来  源:   DOI:10.1371/journal.pone.0303804   PDF(Pubmed)

Abstract:
OBJECTIVE: To show clinical characteristics, treatments, and comorbidities in chronic cough in a nationwide cohort.
METHODS: Two cohorts were created. A national cohort with individuals from two population-based databases; the National Patient Register and Swedish Prescribed Drug Register. Secondly, a regional cohort including primary care data. Adults with at least one cough diagnosis (ICD-10 R05) and/or individuals with ≥2 dispensed prescriptions for relevant cough-medication within the inclusion period, 2016-2018, were identified.
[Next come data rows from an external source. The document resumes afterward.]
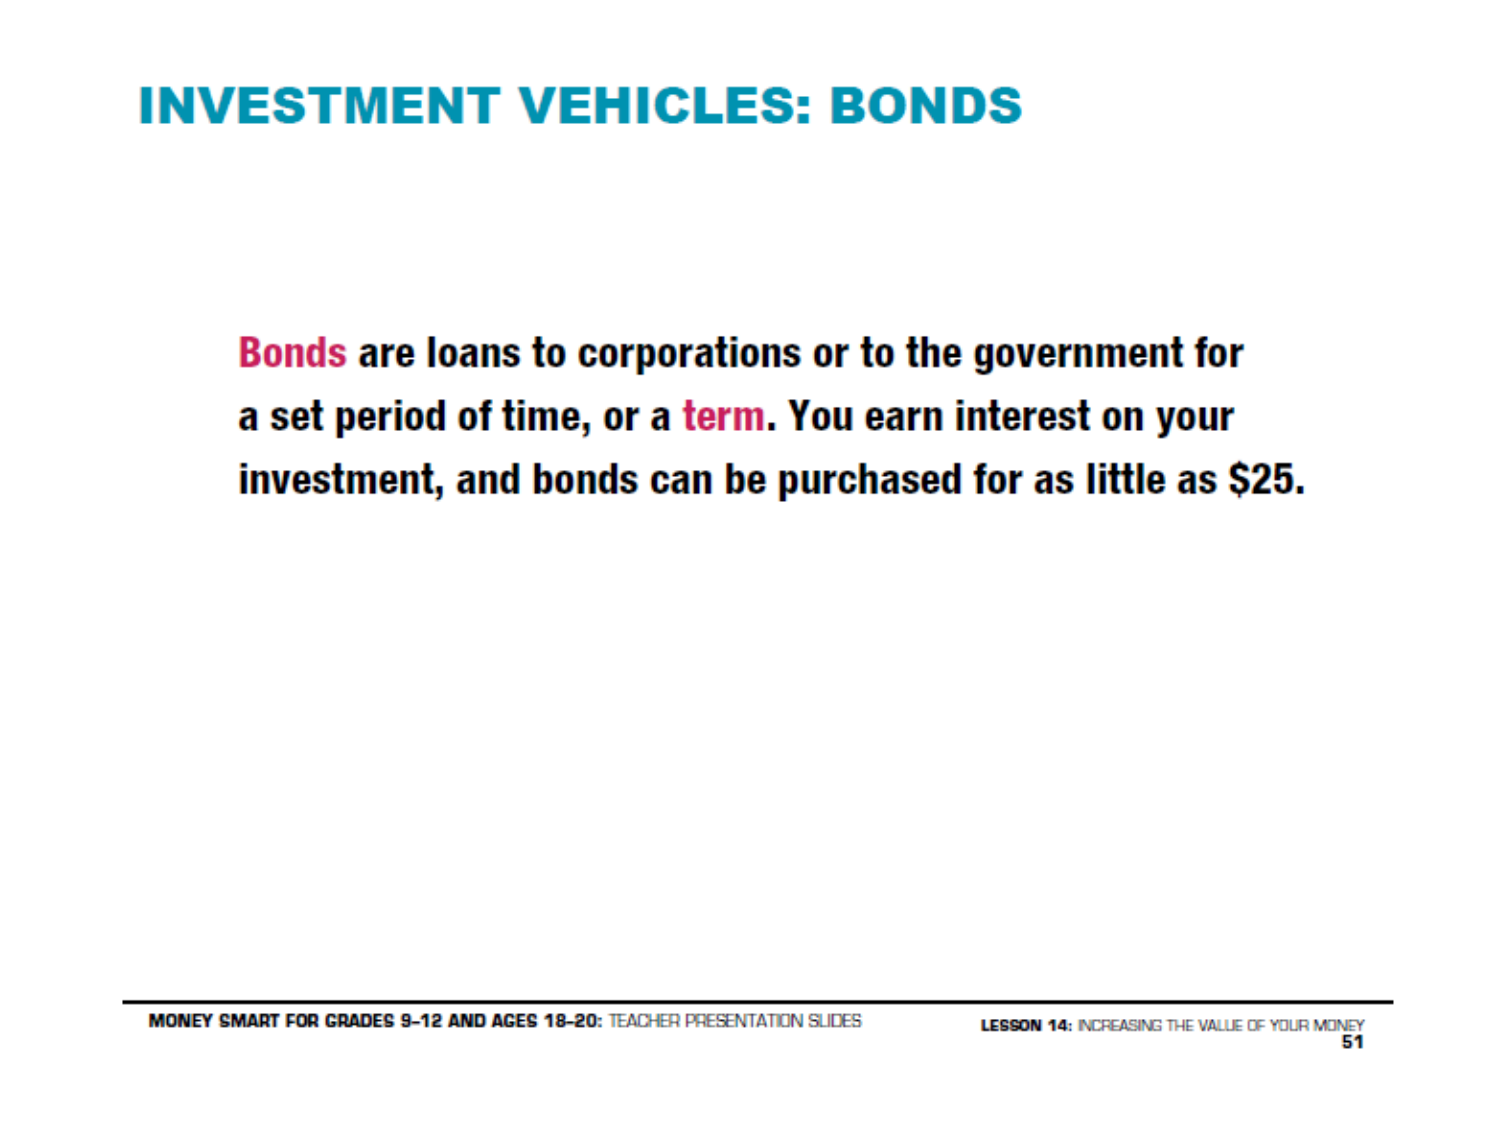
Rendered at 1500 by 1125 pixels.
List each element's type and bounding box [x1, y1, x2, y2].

picture [74, 26, 1438, 1089]
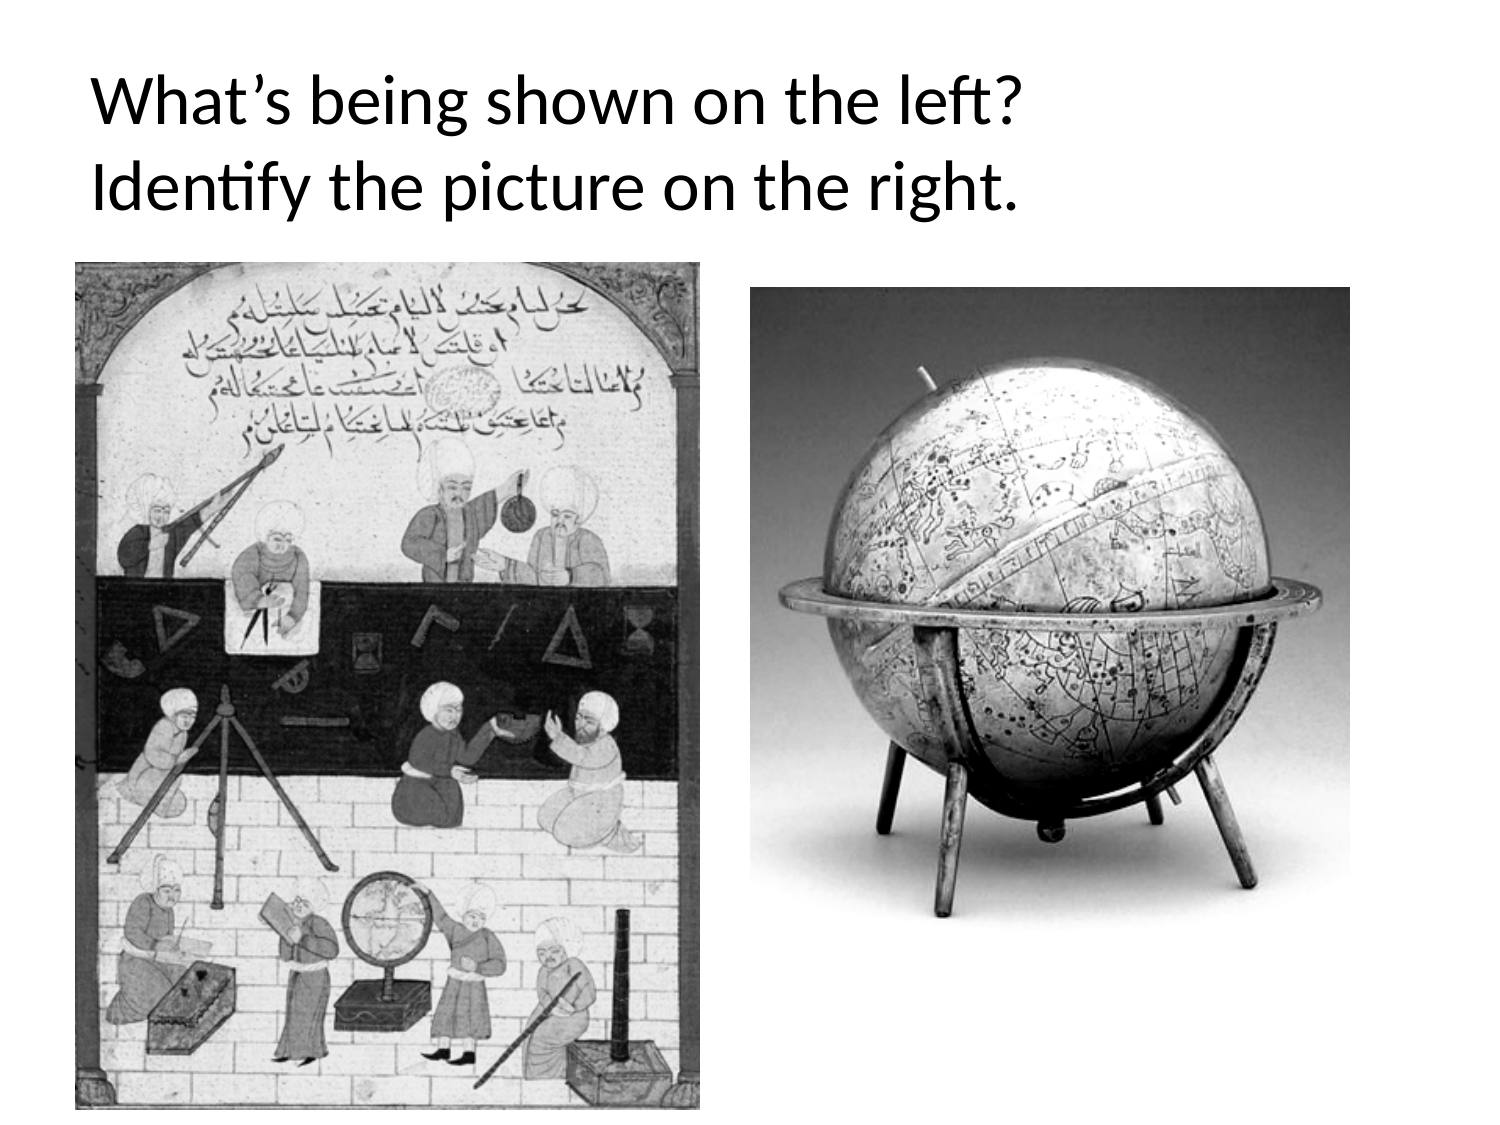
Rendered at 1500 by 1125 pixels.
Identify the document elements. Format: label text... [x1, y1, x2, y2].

title What’s being shown on the left? Identify the picture on the right. [75, 45, 1425, 233]
picture [74, 262, 701, 1110]
picture [749, 287, 1351, 955]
Individuals on medications which may instigate cough or suggest acute infection or diagnosed with conditions where cough is a cardinal symptom, were excluded. Those remaining were defined as having possible refractory or unexplained chronic cough (RCC/UCC).
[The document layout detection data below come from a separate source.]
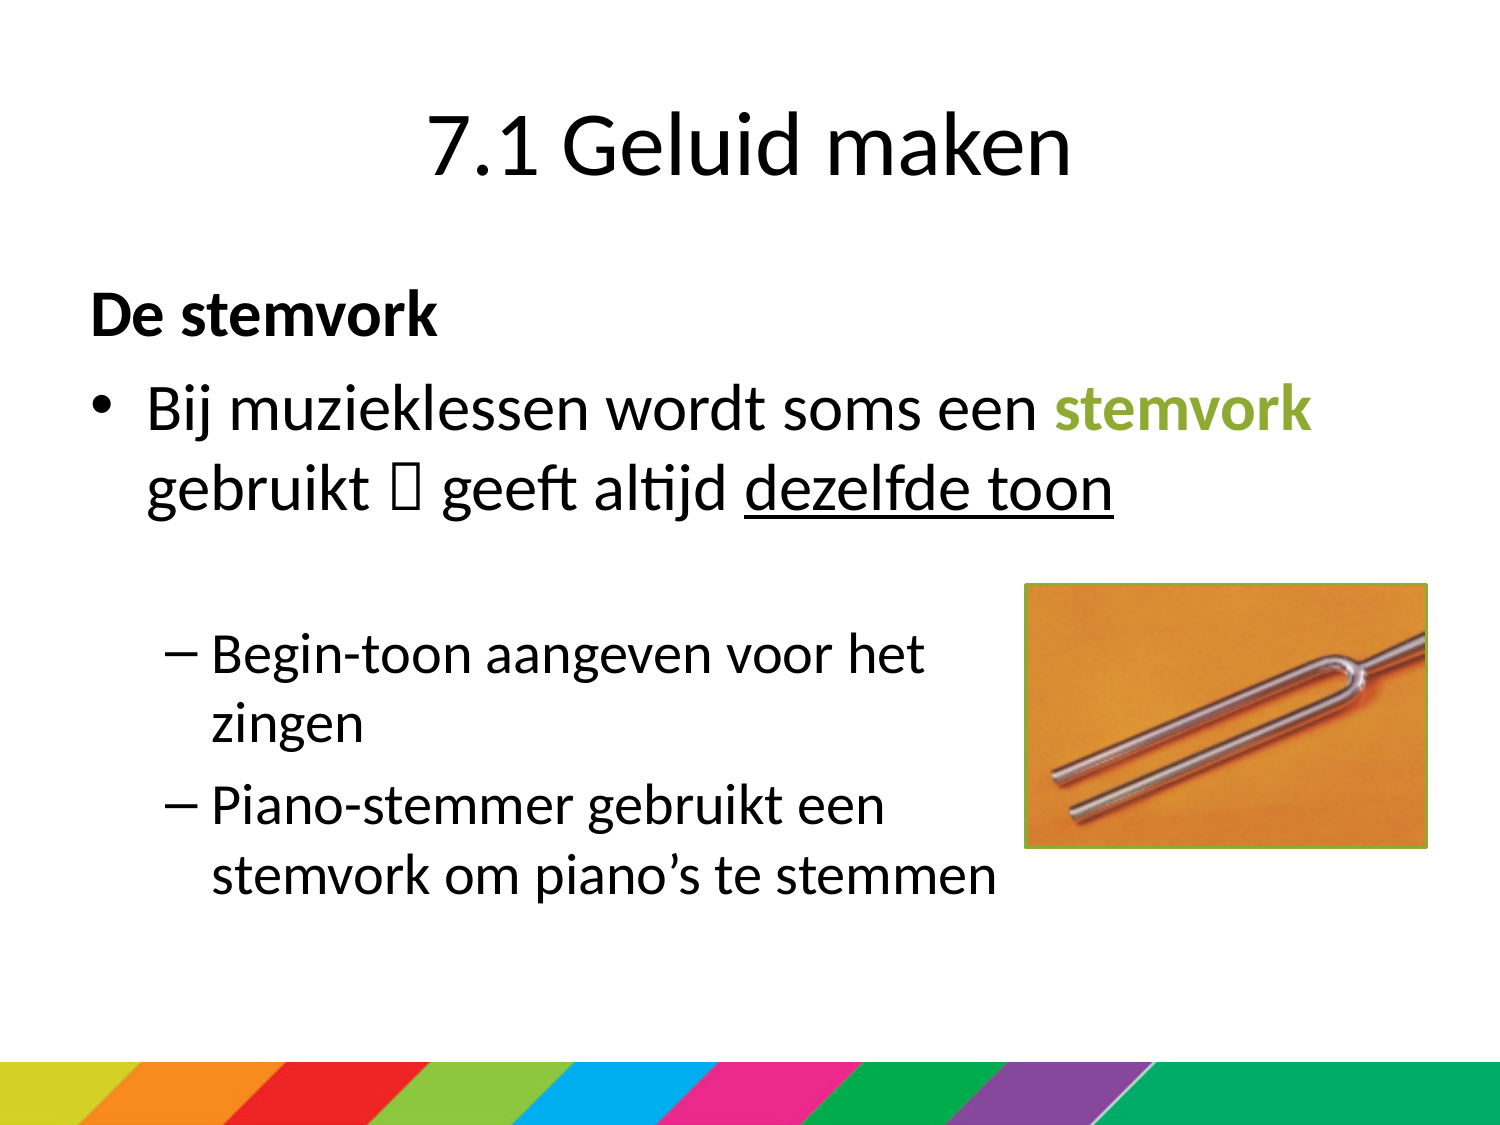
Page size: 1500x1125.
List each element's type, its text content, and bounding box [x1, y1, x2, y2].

picture [1027, 585, 1426, 847]
picture [656, 1062, 1500, 1125]
picture [0, 1062, 574, 1125]
list De stemvork Bij muzieklessen wordt soms een stemvork gebruikt  geeft altijd dezelfde toon Begin-toon aangeven voor het zingen Piano-stemmer gebruikt een stemvork om piano’s te stemmen [75, 262, 1425, 1005]
title 7.1 Geluid maken [75, 45, 1425, 233]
RESULTS: Altogether 62,963 individuals were identified with possible RCC/UCC, giving a national prevalence of about 1%. Mean age was 56 years and 60% were females. Many (44%) of the individuals with possible RCC/UCC visited cough relevant specialist clinics during the study period, but less than 20% received a cough diagnosis. A majority (63%) had evidence of RCC/UCC in the 10 years prior to inclusion in the study. In the regional cohort, including primary care data, the prevalence of RCC/UCC was doubled (2%). Cough medicines were mainly prescribed by primary care physicians (82%).
CONCLUSIONS: Most individuals with possible RCC/UCC sought medical care in primary care, and had a long history of cough, with various treatments tried, indicating a substantial burden of the condition. Referrals to specialist care were very rare. The results underline the need for a structured multidisciplinary approach and future therapeutic options.
摘要:
目的:显示临床特征,治疗,全国队列中慢性咳嗽的合并症。
方法:创建两个队列。来自两个基于人群的数据库的国家队列;国家患者登记册和瑞典处方药物登记册。其次,包括初级保健数据的区域队列。在纳入期内,至少有一次咳嗽诊断(ICD-10R05)的成年人和/或有≥2次相关咳嗽药物处方的人,2016-2018年,已确定。服用可能引起咳嗽或提示急性感染或诊断为咳嗽为主要症状的疾病的个人,被排除在外。其余的被定义为可能患有难治性或无法解释的慢性咳嗽(RCC/UCC)。
结果:总共有62,963名个体被确定为可能的RCC/UCC,全国患病率约为1%。平均年龄为56岁,60%为女性。在研究期间,许多(44%)可能患有RCC/UCC的人访问了咳嗽相关的专科诊所,但不到20%的人被诊断为咳嗽.大多数(63%)在纳入研究之前的10年内有RCC/UCC的证据。在区域队列中,包括初级保健数据,RCC/UCC的患病率增加了一倍(2%).咳嗽药物主要由初级保健医生开(82%)。
结论:大多数可能患有RCC/UCC的人在初级保健中寻求医疗护理,有很长的咳嗽史,尝试了各种治疗方法,表明该状况的沉重负担。转介专科护理非常罕见。结果强调需要结构化的多学科方法和未来的治疗选择。